This will be my second year doing my display. I have talked to the drama teacher and principle of the local highschool to see about getting volunteers to help for next year. I dont think I will be quite ready for helpers this year, but they said if i needed a couple of kids they had some. Which was cool. And I thought since I have seen others do it if I do use the kids I will ask for donations and the proceeds go to the drama club. As far as people go, Id say I had a good first year. My neighbor said the year before we moved in they had 25 TOT's and this year we had close to 170.   Im hoping we wont be here in this house this year though and will be in our OWN house. I do have a webpage, but I havent kept up on it. Its a LOT of HTML for me and Im thinking I may just have someone redesign it and keep it updated for me. We shall see. Im not a big believer in flyers, BUT this year because my schools are wonderful I will have a flyer going home with the kids telling them to come by our display. I am having a little something for the parents ala wormyt and want them to come back next year. So maybe check with yoru school see if you can send a flyer home with the kids at your cost of course on say the second week of the month. That gets to your target audience without having to deal with parents showing it to the kids. The kids get it and then nag the parents to come Im hoping it will be very sucessful. Or it could bring all the jerks to wreck my stuff  I can only hope my busy body neighbors are in full swing by that time


----------



## pyro (Oct 7, 2006)

cool T also being in a free local paper helps-this year im doin a map of my town and all the haunts are going to have a pin plus # and on the side of the pick all info of the haunts--there is like10-12 haunts/ displays here so lets get this town jumpin--plus posting signs for the haunt near by dont hurt--kinda point them in the right direction


----------



## Vlad (Aug 2, 2005)

I would say that the best way to increase your traffic is to have a good haunt/display every year in the same location.


----------



## Haunted Bayou (Feb 16, 2007)

A house in my neighborhood has a large charity haunt every year..I don't know how they advertise but they get a good turn-out every year.
They accept food donations for a local shelter and have volunteers put together the haunt.

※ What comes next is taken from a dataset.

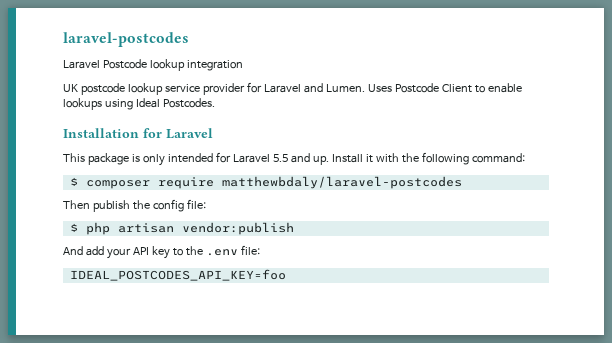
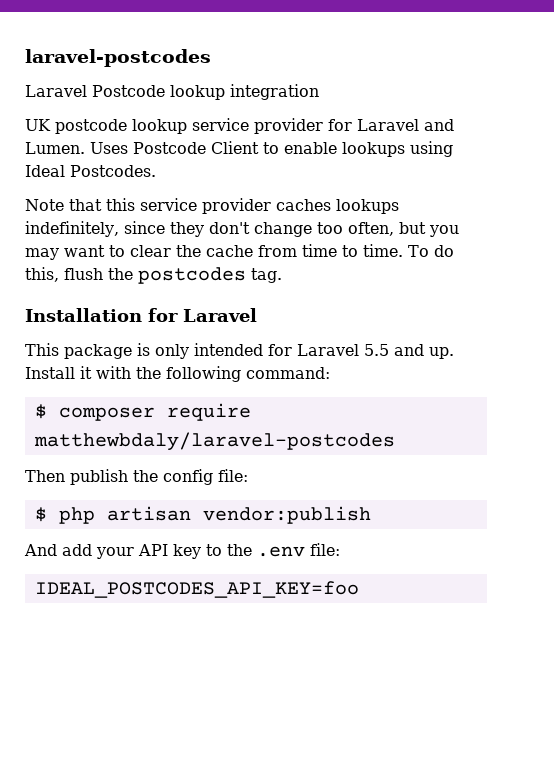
(215, 103) none -> [25,198,399,214] [25,221,459,237] [25,244,454,260] [25,267,282,284] // Note that this service provider caches lookups indefinitely, since they don't change too often, but you may want to clear the cache from time to time. To do this, flush the postcodes tag.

The Spirit Halloween store always has posters for local haunts on their door every year.
Maybe you could do something like that.


----------



## ShadyHallows (Jun 14, 2006)

Well I'm not sure if this is legal, but what about a large sign with glow in the dark paint on a pretty busy road outside the neighborhood kind of pointing people in?


----------



## Stratusfear02 (Oct 1, 2006)

For the past 2 years i've made my own radio broadcast using an FM transmitter and a few signs around my house ( fairly busy street). A use a modded Belkin Tunecast 2. and a cd player that loops


----------